Auto racing: Hamlin not sure how far knee will go in Cup race
AP Sports Writer
AVONDALE, Ariz. — Denny Hamlin cringed climbing in and out of the car with his surgically repaired left knee. He had a noticeable limp walking around the garage area.
While Hamlin still definitely plans to start the NASCAR Sprint Cup race Saturday, he's not sure if he will be able to finish 375 laps on the oddly shaped mile-long Phoenix International Raceway track only 10 days after surgery.
"I don't know how far I will go," Hamlin said. "It definitely aches quite a bit and the problem is range of motion. I can't get my knee bent far enough to put it on top of the (brake) pedal."

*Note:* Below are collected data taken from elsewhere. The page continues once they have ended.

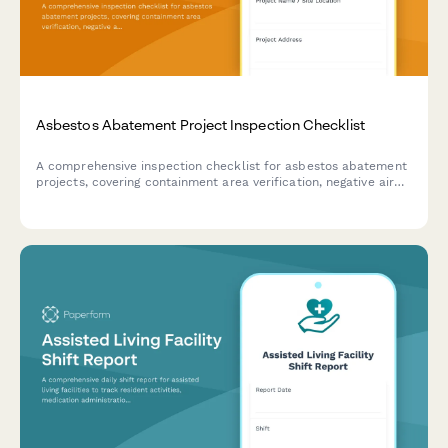
Asbestos Abatement Project Inspection Checklist
A comprehensive inspection checklist for asbestos abatement
projects, covering containment area verification, negative air
pressure testing, decontamination unit setup, and compliance
documentation.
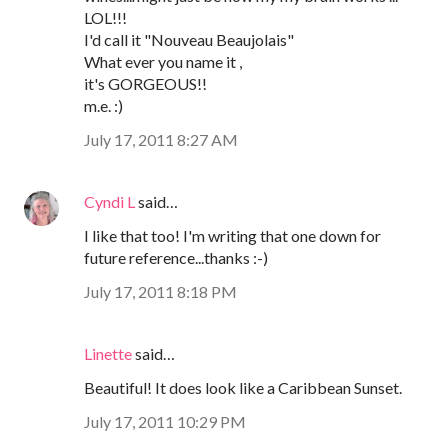
LOL!!!
I'd call it "Nouveau Beaujolais"
What ever you name it ,
it's GORGEOUS!!
m.e. :)
July 17, 2011 8:27 AM
Cyndi L
said…
I like that too! I'm writing that one down for
future reference...thanks :-)
July 17, 2011 8:18 PM
Linette
said…
Beautiful! It does look like a Caribbean Sunset.
July 17, 2011 10:29 PM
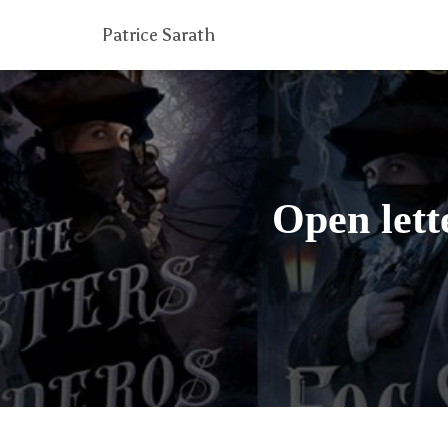
Patrice Sarath
Open lett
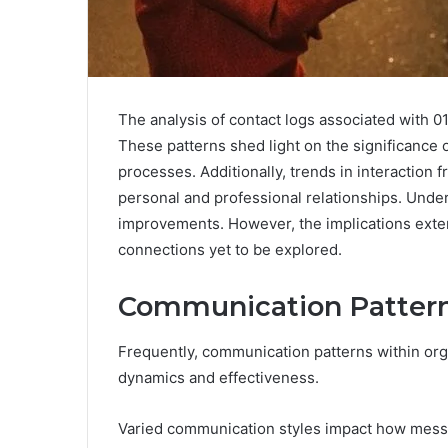
The analysis of contact logs associated with 
These patterns shed light on the significance 
processes. Additionally, trends in interaction 
personal and professional relationships. Unde
improvements. However, the implications exten
connections yet to be explored.
Communication Patter
Frequently, communication patterns within orga
dynamics and effectiveness.
Varied communication styles impact how mess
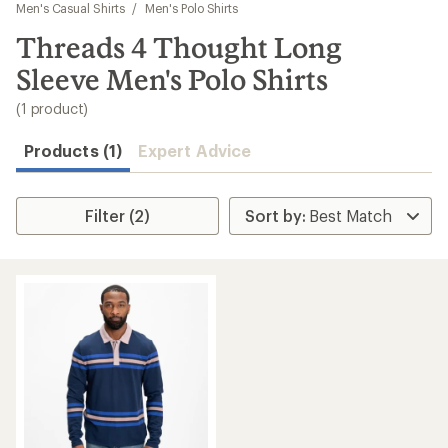
to
Men's Casual Shirts
/
Men's Polo Shirts
search
Threads 4 Thought Long
results
Sleeve Men's Polo Shirts
(1 product)
Products (1)
Expert Advice
Filter (2)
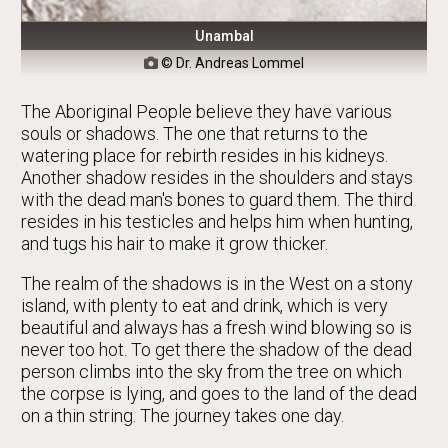
Unambal
© Dr. Andreas Lommel

The Aboriginal People believe they have various
souls or shadows. The one that returns to the
watering place for rebirth resides in his kidneys.
Another shadow resides in the shoulders and stays
with the dead man's bones to guard them. The third
resides in his testicles and helps him when hunting,
and tugs his hair to make it grow thicker.
The realm of the shadows is in the West on a stony
island, with plenty to eat and drink, which is very
beautiful and always has a fresh wind blowing so is
never too hot. To get there the shadow of the dead
person climbs into the sky from the tree on which
the corpse is lying, and goes to the land of the dead
on a thin string. The journey takes one day.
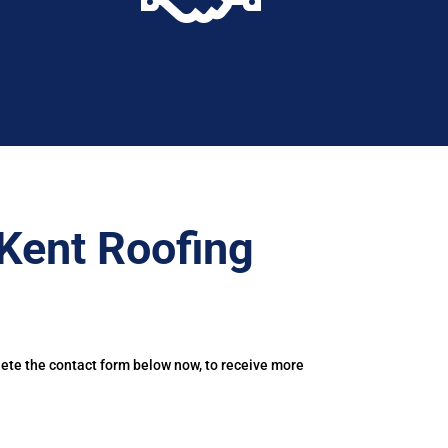
Kent Roofing
lete the contact form below now, to receive more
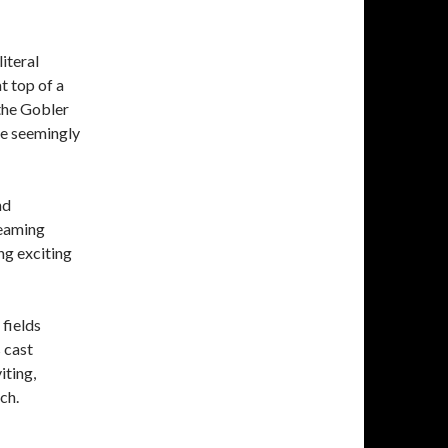
iteral
t top of a
 the Gobler
re seemingly
nd
treaming
ing exciting
 fields
 cast
iting,
ch.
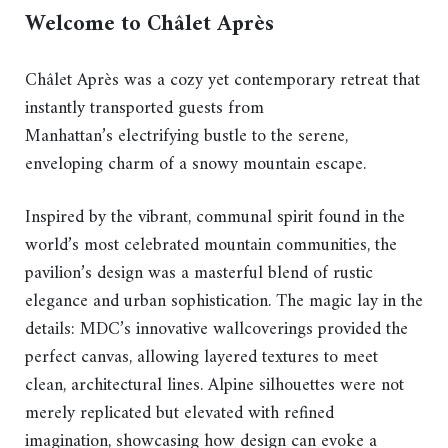
Welcome to Châlet Après
Châlet Après was a cozy yet contemporary retreat that
instantly transported guests from
Manhattan’s electrifying bustle to the serene,
enveloping charm of a snowy mountain escape.
Inspired by the vibrant, communal spirit found in the
world’s most celebrated mountain communities, the
pavilion’s design was a masterful blend of rustic
elegance and urban sophistication. The magic lay in the
details: MDC’s innovative wallcoverings provided the
perfect canvas, allowing layered textures to meet
clean, architectural lines. Alpine silhouettes were not
merely replicated but elevated with refined
imagination, showcasing how design can evoke a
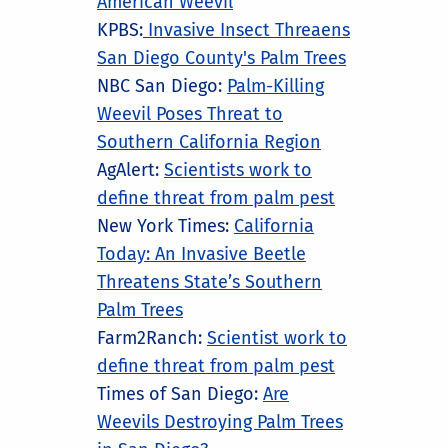
American Weevil
KPBS:
Invasive Insect Threaens
San Diego County's Palm Trees
NBC San Diego:
Palm-Killing
Weevil Poses Threat to
Southern California Region
AgAlert:
Scientists work to
define threat from palm pest
New York Times:
California
Today: An Invasive Beetle
Threatens State’s Southern
Palm Trees
Farm2Ranch:
Scientist work to
define threat from palm pest
Times of San Diego:
Are
Weevils Destroying Palm Trees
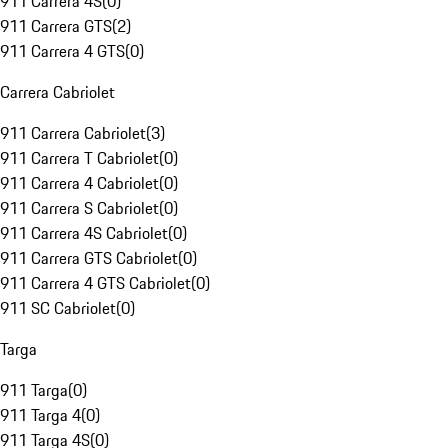
911 Carrera 4S
(
0
)
911 Carrera GTS
(
2
)
911 Carrera 4 GTS
(
0
)
Carrera Cabriolet
911 Carrera Cabriolet
(
3
)
911 Carrera T Cabriolet
(
0
)
911 Carrera 4 Cabriolet
(
0
)
911 Carrera S Cabriolet
(
0
)
911 Carrera 4S Cabriolet
(
0
)
911 Carrera GTS Cabriolet
(
0
)
911 Carrera 4 GTS Cabriolet
(
0
)
911 SC Cabriolet
(
0
)
Targa
911 Targa
(
0
)
911 Targa 4
(
0
)
911 Targa 4S
(
0
)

Hamlin drove about 70 laps during two practice sessions Friday and then qualified 26th in the No. 11 Joe Gibbs Racing car. Casey Mears will be standing by if needed for the race, and drove a few practice laps Friday.
Hamlin injured his knee playing basketball in January. He had hoped to put off surgery until after the season, but it became evident he couldn't wait that long when he continued to experience problems with his knee.
There wasn't much time between surgery March 31 and his return to the track.
"We have some things we're going to do to make the pain better, it's going to make the range of motion better for tomorrow, that we haven't done for today," Hamlin said. "Until we get to tomorrow, we really don't know where we stand."
Doctors plan to remove the stitches from Hamlin's surgery Saturday morning and drain fluid from his knee. Hamlin had several ice treatments Friday, and even had an ice bag on his knee sitting in the cockpit while his crew worked on the car at one point during the second practice session.
"It's frustrating because your mind wants your leg to do one thing, but your body won't do it. It won't do what I want it to do. It's delayed reaction every time," he said. "I'll just do whatever I can, and that's all I can do. There's nothing I can look back and say that I should've rehabbed more. I've done everything that I was supposed to do and then some, and if it's not enough time, it's not enough time."
Before the first practice session, the team made adjustments to the brake pedal to ease the stress on Hamlin. But such alterations are limited, especially because the car also has to be set up to be drivable for Mears in case a switch is necessary.
"I think that Denny will know his limitations and I'm not concerned about it in the least," fellow driver Jeff Burton said. "Driving injured is just a part of the sport. ... He'll find a way to make it happen. And if he can't, then he'll get out."
The surgery was scheduled during the Easter weekend break, then had to be pushed back two days after the race at Martinsville, which Hamlin won, was postponed by rain and run March 29. He started doing rehabilitation the day after his postponed surgery.
"If it turns out that we needed those extra two days, then that was tough luck," Hamlin said. "We can't help the rain that happened in Martinsville."